The Democratic National Committee said late Wednesday that it had mistaken an "unauthorized" security test for an attempt to hack into its voter database.
News broke Wednesday afternoon that the DNC had been notified of fake websites set up to look like legitimate logins for its staffers, prompting the DNC to notify the FBI. These kinds of attempts to breach security systems, known as phishing attacks, are a common tactic used by malicious agents to acquire usernames and passwords that can then be used to access sensitive systems.
But the DNC walked back its claim, saying that further investigation of the pages revealed that they appeared to have been an unauthorized test.
"We, along with the partners who reported the site, now believe it was built by a third party as part of a simulated phishing test on VoteBuilder," said Bob Lord, chief security officer for the DNC. "The test, which mimicked several attributes of actual attacks on the Democratic party's voter file, was not authorized by the DNC, VoteBuilder nor any of our vendors."

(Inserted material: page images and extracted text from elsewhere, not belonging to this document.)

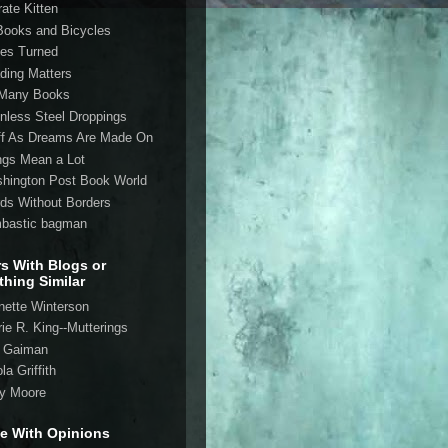
rate Kitten
Books and Bicycles
es Turned
ding Matters
Many Books
inless Steel Droppings
ff As Dreams Are Made On
ngs Mean a Lot
hington Post Book World
ds Without Borders
bastic bagman
rs With Blogs or
hing Similar
nette Winterson
rie R. King--Mutterings
l Gaiman
la Griffith
ry Moore
e With Opinions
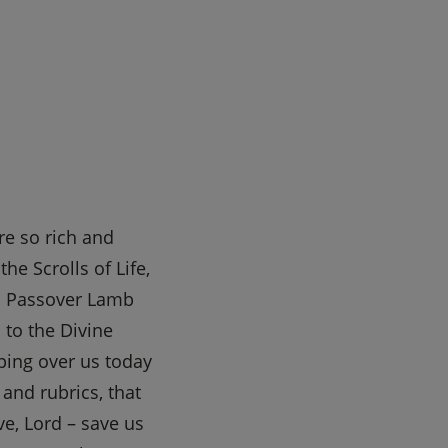
re so rich and
e Scrolls of Life,
as Passover Lamb
to the Divine
ping over us today
 and rubrics, that
e, Lord – save us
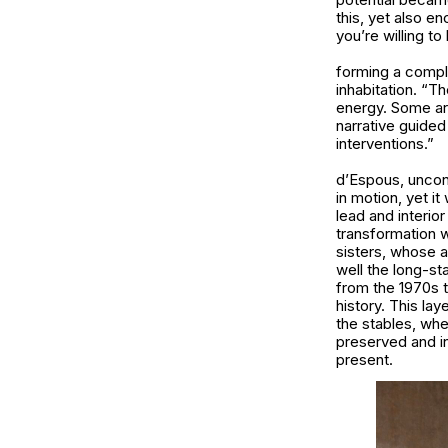
this, yet also e
you’re willing to 
forming a comple
inhabitation. “T
energy. Some are
narrative guided
interventions.”
d’Espous, uncondi
in motion, yet i
lead and interio
transformation 
sisters, whose a
well the long-s
from the 1970s 
history. This la
the stables, whe
preserved and in
present.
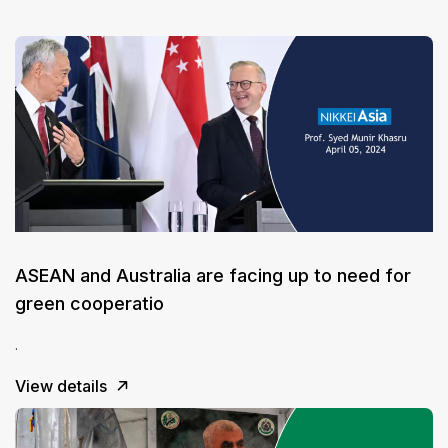
ASEAN and Australia are facing up to need for
green cooperatio
.
View details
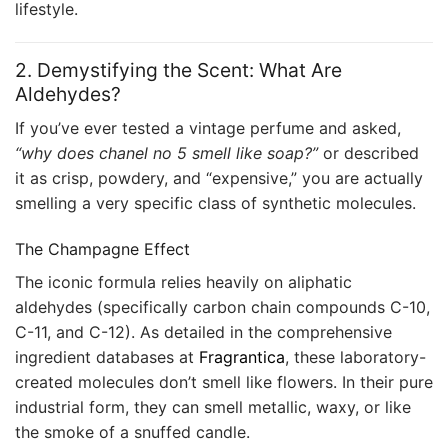
lifestyle.
2. Demystifying the Scent: What Are
Aldehydes?
If you’ve ever tested a vintage perfume and asked,
“why does chanel no 5 smell like soap?”
or described
it as crisp, powdery, and “expensive,” you are actually
smelling a very specific class of synthetic molecules.
The Champagne Effect
The iconic formula relies heavily on aliphatic
aldehydes (specifically carbon chain compounds C-10,
C-11, and C-12). As detailed in the comprehensive
ingredient databases at
Fragrantica
, these laboratory-
created molecules don’t smell like flowers. In their pure
industrial form, they can smell metallic, waxy, or like
the smoke of a snuffed candle.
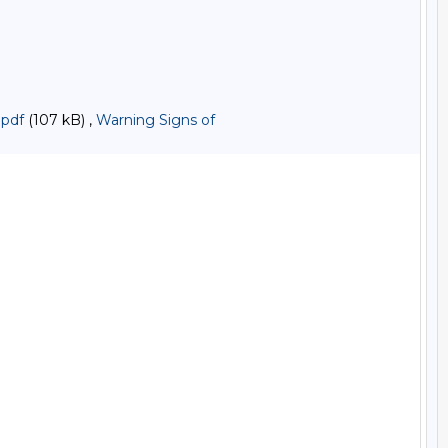
.pdf
(107 kB) ,
Warning Signs of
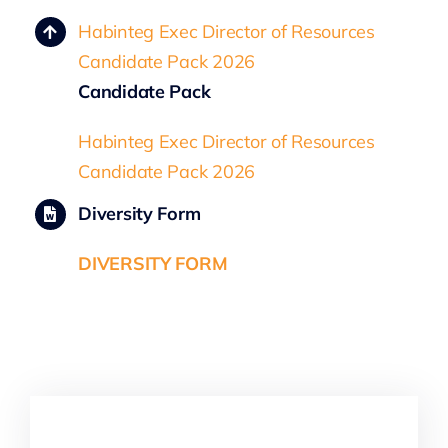
Habinteg Exec Director of Resources
Candidate Pack 2026
Candidate Pack
Habinteg Exec Director of Resources
Candidate Pack 2026
Diversity Form
DIVERSITY FORM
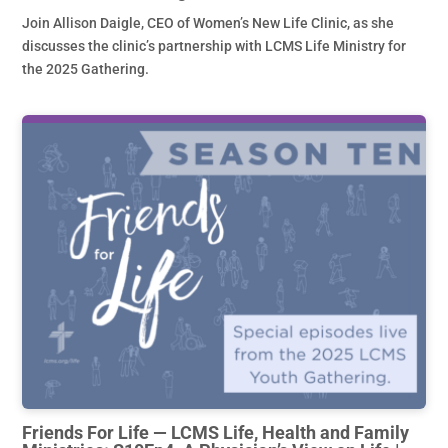
Join Allison Daigle, CEO of Women’s New Life Clinic, as she
discusses the clinic’s partnership with LCMS Life Ministry for
the 2025 Gathering.
Friends For Life — LCMS Life, Health and Family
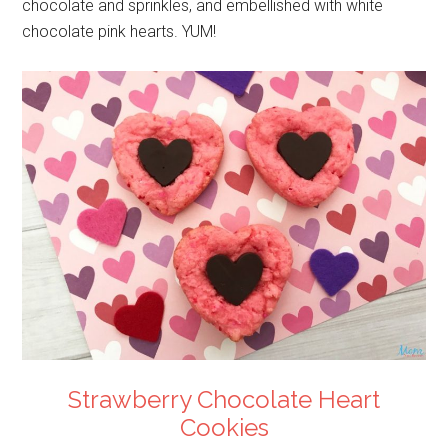
chocolate and sprinkles, and embellished with white
chocolate pink hearts. YUM!
Strawberry Chocolate Heart
Cookies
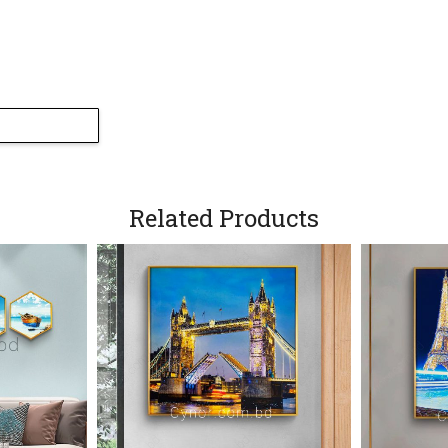
Side Portion Close
Related Products
Leaf Portion Close
Side View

A Democratic official who was not authorized to speak publicly on the matter said the websites were an unauthorized test by the Michigan Democratic Party to mimic a sophisticated phishing attempt. Vendors and others were not alerted to the test, which is why the DNC reacted strongly to it.
Lord did not clarify who or what set up the phishing pages, but said that they "took the necessary precautions to ensure that sensitive data critical to candidates and state parties across the country was not compromised."
With the midterm elections less than three months away, security experts and government officials have repeatedly warned about continued efforts by foreign governments and bad actors to penetrate political campaigns and voting systems.
The DNC and the Democratic Congressional Campaign Committee were victims of one of the most effective cyberattacks in political history in 2016, which led to the release of Democratic emails during the election season.